The people? Yeah, that's the major issue.

It's pretty obvious that there are good people and bad people and to categorize them is not by action but by their hearts. Some put up a smile to conceal their selfish intension, some purely act from honest and some purely act with hate. The problem is we can't know their hearts until they act on it, spilt it out or unintentional-ly heard from them. Words are an expression from both of our hearts and minds that has a tendency to change someone's mind and soul, either positively or negatively. Action is a silent word that could physically calm a storm or add more fuel in the fire. Together, it could change a person's life but words could change someone's mind. Changing a life can be adjusted but changing a mind change everything inside ourselves.

Human mind is unique, I must say. It see, hear and understood in a split of a second. Yet it becomes fragile when it got to mix with the heart. The heart feel what has been seen, what has been heard and what has been understood. It could be hurt so easily and we tried to mend it by thinking positively but unfortunately, a mind has a limit and when we reached that limit, we'll break down or worse; shut down.

And that's what I'm nervous about because I have reached my limit at sometimes and it changed me. Mom and dad are not going to be proud of me if they were alive.

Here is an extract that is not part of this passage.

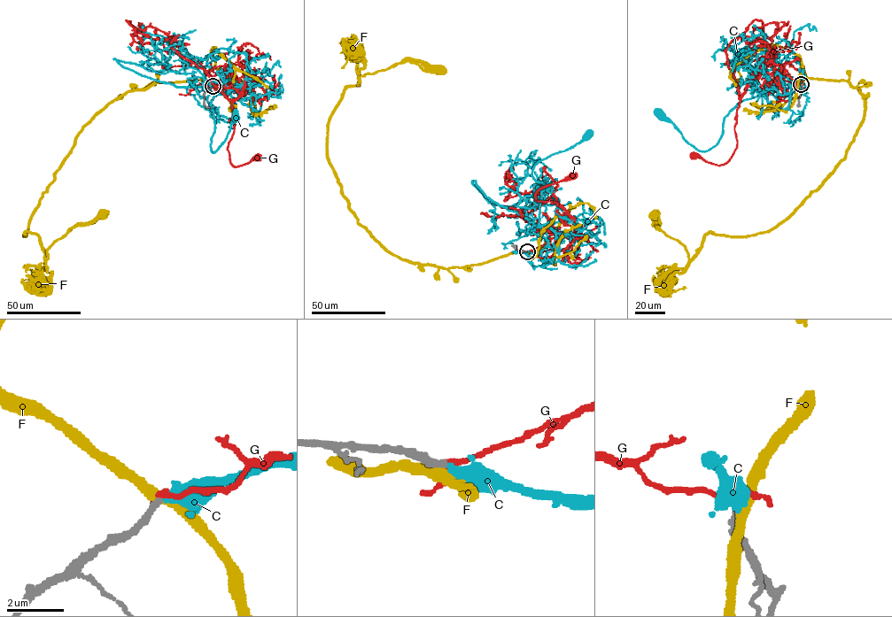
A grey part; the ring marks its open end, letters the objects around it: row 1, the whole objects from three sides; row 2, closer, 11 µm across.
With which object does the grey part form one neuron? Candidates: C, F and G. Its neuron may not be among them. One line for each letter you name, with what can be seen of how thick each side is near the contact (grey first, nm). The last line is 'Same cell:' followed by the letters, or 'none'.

The car slowly pull into a residence with big houses and Stellar whistles at the size of them. Of course, Uncle Ralph and aunt Julia would buy a big house. They have their mindset for showing their wealth and Stellar is dead set for luxury and style. No, wait. I think all normal teenage girl will have their mindset in looking pretty and sexy but not me. If I can wear a mask over my face to school or anywhere, I swear I would wear them. Stellar and her friends said I'm ugly and yeah, I guess I am since the boys at the previous school dump a damn cold water on me so I could 'wake up and stop thinking I was pretty'. Yeah, it slapped me in the face but I think I'm over it. 

The driver then parked the car at the porch and Stellar bolt right out from it like she just about to rush into a shopping mall.

"Dad! This is huge!" she beam at the house or mansion as I got out from the car and stretch my stiff muscles. "This is huge enough for a walkthrough closet and for my shoes and handbags!"

Uncle Ralph chuckles. "Anything for my baby girl," he reaches for his wife and hug her. "And for my wife."

"Yes! Oh my god, I can't wait to design my room!" she squeals in her 6 inches heels and I wish she wouldn't fall from that.

"Let's get inside, shall we?" he held up the key and step on the porch, unlocking the big door. They stepped inside while I slowly trail behind them, observing the new house. It's pretty amazing and spacious but a damn problem for me. Some of aunt Julia favourite furniture have arrived first and Uncle Ralph must had hired an interior designer to arrange both old and new items inside. Everything so white and shiny.